When Salvadoran Evelyn Hernández, 21, was charged with aggravated homicide in the death of her stillborn baby, she was handed a 30-year prison sentence. On Monday, a judge acquitted Hernández: A notable triumph, advocates say, in a country with one of the world’s most severe abortion bans.

Hernández’s lawyers say she was raped at the age of 18. Those close to Hernández say she didn’t know she was nearly 34 weeks pregnant in 2016, when she walked into a latrine and delivered a stillborn child. Her mother found her, bleeding and unconscious, before rushing her to a hospital.

Paula Avila Guillen, director of Latin America Initiatives at the Women’s Equality Center, said a doctor concluded that Hernández’s condition was a result of an “incomplete abortion.” Police discovered her fetus in the latrine and charged Hernández with aggravated homicide.

“Mere suspicion of possible abortion immediately makes [women] guilty, presumption of innocence gets erased,” said Guillen, who worked closely with Hernández’s defense team. “When police were notified, they shackled her to a hospital bed and interrogated her.”

Hernández spent 33 months in prison and was released in February after a successful appeal. In an attempt to retry Hernández on the same charges, prosecutors last week fought to increase her sentence to 40 years, arguing that she had lied about being raped and should have known she was pregnant.

Evelyn Hernández, who was sentenced to 30 years in prison for a suspected abortion, embraces activist Mariana Moisa after being absolved at a hearing Monday in Ciudad Delgado, El Salvador. (Jose Cabezas/Reuters)
Evelyn Hernández, who was sentenced to 30 years in prison for a suspected abortion, embraces activist Mariana Moisa after being absolved at a hearing Monday in Ciudad Delgado, El Salvador. (Jose Cabezas/Reuters)

The woman bled frequently and faced other obstetric ailments during her pregnancy, Guillen said, which she confused with her period.

The judge “simply couldn’t see enough evidence to be convinced she had done anything to commit any crimes,” Guillen said. “It was the right thing to do.”

Other abortion cases in Latin American

Several Latin American countries have stringent abortion laws, including Argentina, where an 11-year-old rape victim was forced to give birth in February, even though the girl had repeatedly asked for an abortion. But no restriction is more severe than El Salvador’s absolute ban, which has been in place since the late 1990s and applies even if a mother’s life is in danger.

Guillen and other advocates say the ban is applied arbitrarily and specifically targets poor women in El Salvador who lack access to quality medical care. Even in instances of miscarriage, prosecutors in the country seek homicide or manslaughter charges on top of abortion-related counts.

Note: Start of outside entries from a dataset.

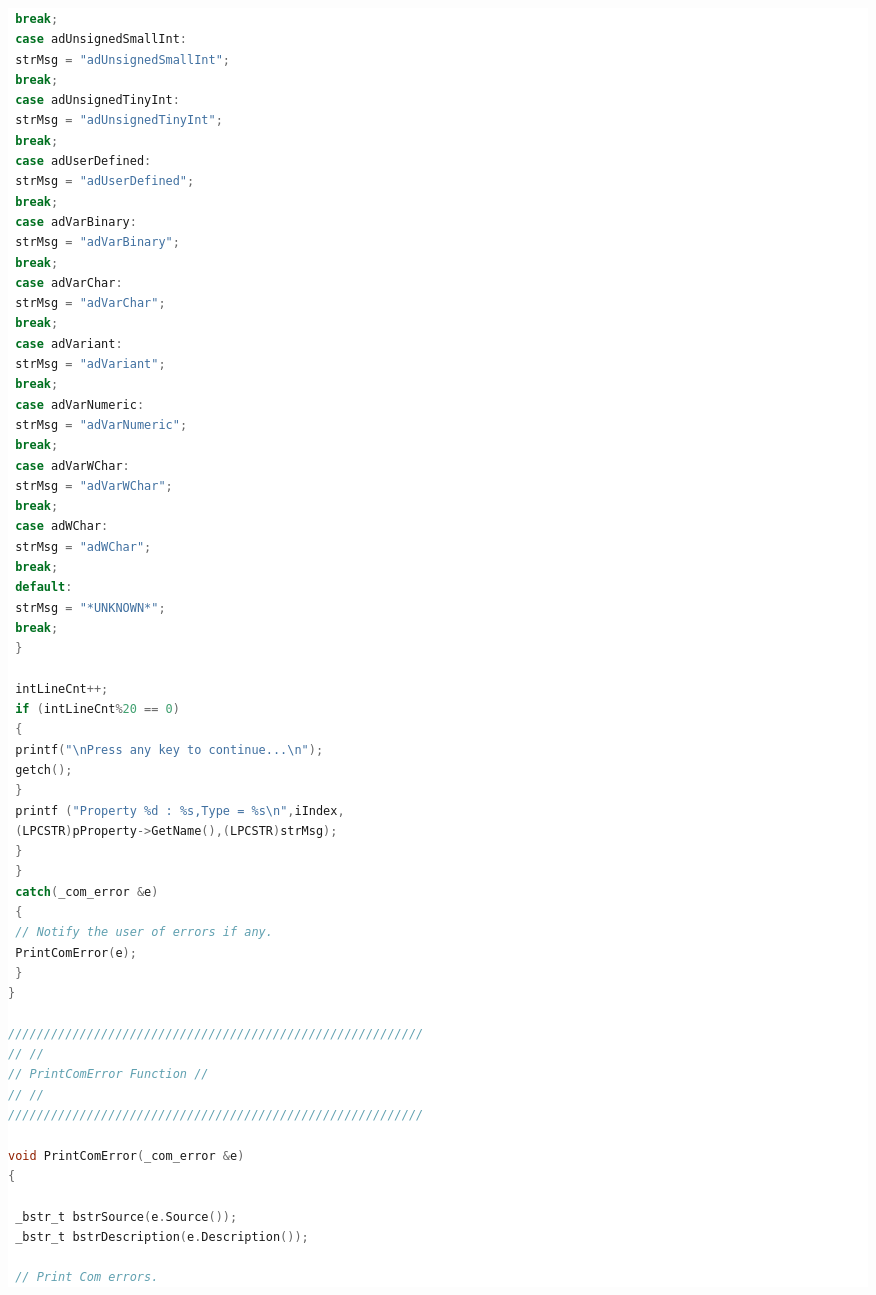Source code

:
 ```cpp 
 break; 
 case adUnsignedSmallInt: 
 strMsg = "adUnsignedSmallInt"; 
 break; 
 case adUnsignedTinyInt: 
 strMsg = "adUnsignedTinyInt"; 
 break; 
 case adUserDefined: 
 strMsg = "adUserDefined"; 
 break; 
 case adVarBinary: 
 strMsg = "adVarBinary"; 
 break; 
 case adVarChar: 
 strMsg = "adVarChar"; 
 break; 
 case adVariant: 
 strMsg = "adVariant"; 
 break; 
 case adVarNumeric: 
 strMsg = "adVarNumeric"; 
 break; 
 case adVarWChar: 
 strMsg = "adVarWChar"; 
 break; 
 case adWChar: 
 strMsg = "adWChar"; 
 break; 
 default: 
 strMsg = "*UNKNOWN*"; 
 break; 
 } 
 
 intLineCnt++; 
 if (intLineCnt%20 == 0) 
 { 
 printf("\nPress any key to continue...\n"); 
 getch(); 
 } 
 printf ("Property %d : %s,Type = %s\n",iIndex, 
 (LPCSTR)pProperty->GetName(),(LPCSTR)strMsg); 
 } 
 } 
 catch(_com_error &e) 
 { 
 // Notify the user of errors if any. 
 PrintComError(e); 
 } 
} 
 
////////////////////////////////////////////////////////// 
// // 
// PrintComError Function // 
// // 
////////////////////////////////////////////////////////// 
 
void PrintComError(_com_error &e) 
{ 
 
 _bstr_t bstrSource(e.Source()); 
 _bstr_t bstrDescription(e.Description()); 
 
 // Print Com errors. 
```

Hernández’s case was remedied only after a painstaking process, and Guillen notes that this was just the second time a judge in the country has ruled that a stillbirth or miscarriage was not criminal. About 20 women remain imprisoned under similar circumstances, Guillen said.

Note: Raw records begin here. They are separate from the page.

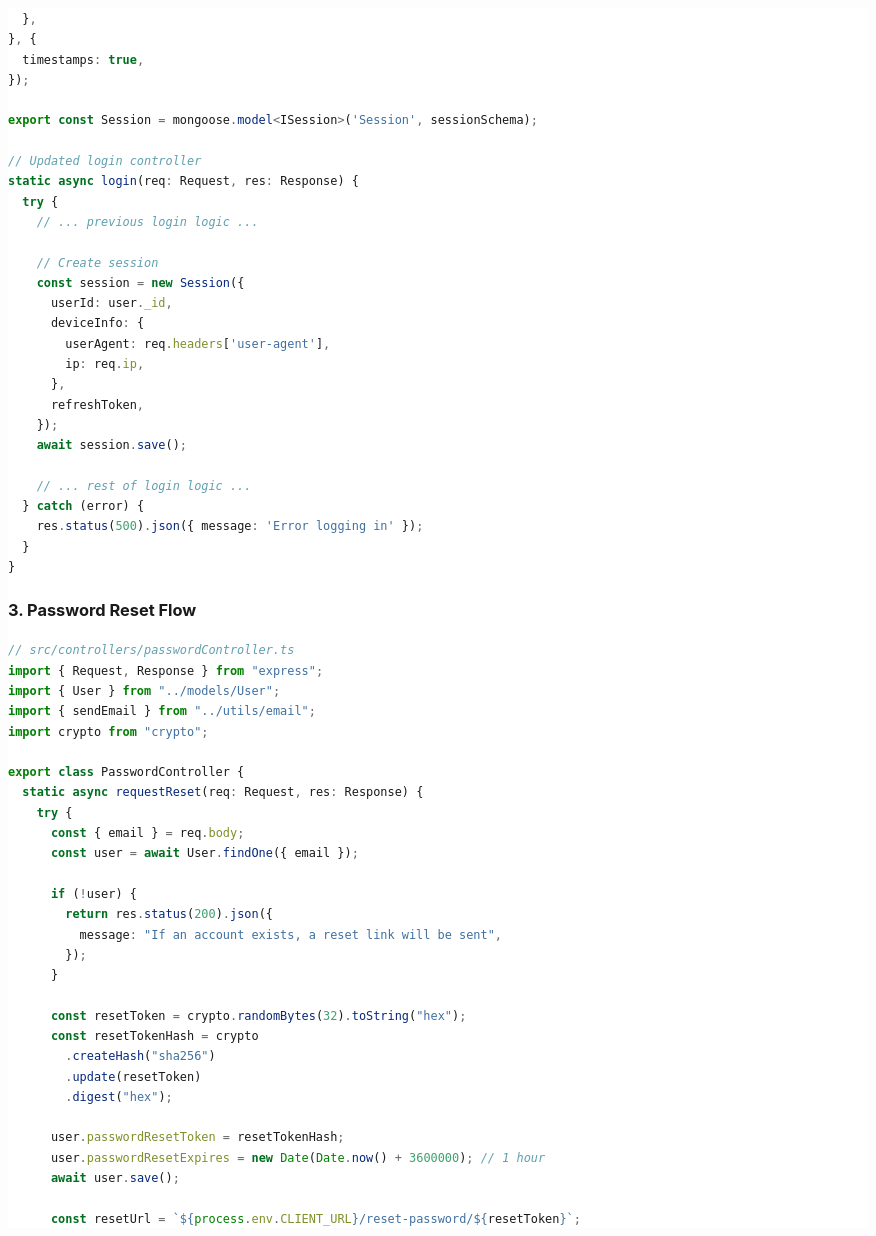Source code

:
 ```typescript
  },
}, {
  timestamps: true,
});

export const Session = mongoose.model<ISession>('Session', sessionSchema);

// Updated login controller
static async login(req: Request, res: Response) {
  try {
    // ... previous login logic ...

    // Create session
    const session = new Session({
      userId: user._id,
      deviceInfo: {
        userAgent: req.headers['user-agent'],
        ip: req.ip,
      },
      refreshToken,
    });
    await session.save();

    // ... rest of login logic ...
  } catch (error) {
    res.status(500).json({ message: 'Error logging in' });
  }
}
```

### 3. Password Reset Flow

```typescript
// src/controllers/passwordController.ts
import { Request, Response } from "express";
import { User } from "../models/User";
import { sendEmail } from "../utils/email";
import crypto from "crypto";

export class PasswordController {
  static async requestReset(req: Request, res: Response) {
    try {
      const { email } = req.body;
      const user = await User.findOne({ email });

      if (!user) {
        return res.status(200).json({
          message: "If an account exists, a reset link will be sent",
        });
      }

      const resetToken = crypto.randomBytes(32).toString("hex");
      const resetTokenHash = crypto
        .createHash("sha256")
        .update(resetToken)
        .digest("hex");

      user.passwordResetToken = resetTokenHash;
      user.passwordResetExpires = new Date(Date.now() + 3600000); // 1 hour
      await user.save();

      const resetUrl = `${process.env.CLIENT_URL}/reset-password/${resetToken}`;

```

But slowly, some of them have had their charges commuted or dismissed.

In December, Imelda Cortez was released after spending about 18 months in prison for attempted murder. She also gave birth to a baby in a latrine, but the infant survived, and prosecutors argued that she hid her pregnancy and was negligent. Cortez contended she was a rape victim and did not know she was pregnant.

Four months later, three Salvadoran women charged with aggravated homicide after suffering miscarriages had their sentences commuted. They’d spent a collective 29 years in prison.

“The stories are all so similar because they all follow a pattern of persecution of women who have stillbirths and are impoverished,” Guillien said.

“You have to mobilize the world to save one woman; that’s what it takes in El Salvador."

Morena Herrera, an prominent advocate for women’s rights in the country, said in a statement that Hernández’s acquittal “is a sign of hope for all women who remain in jail for crimes they did not commit, for health problems that should have never been brought to court."

“It is a hope for Salvadoran society because we are beginning to take steps along the path of justice, of truth and of well-being for everyone,” Herrera added. “No woman should go through the ordeal that Evelyn did.”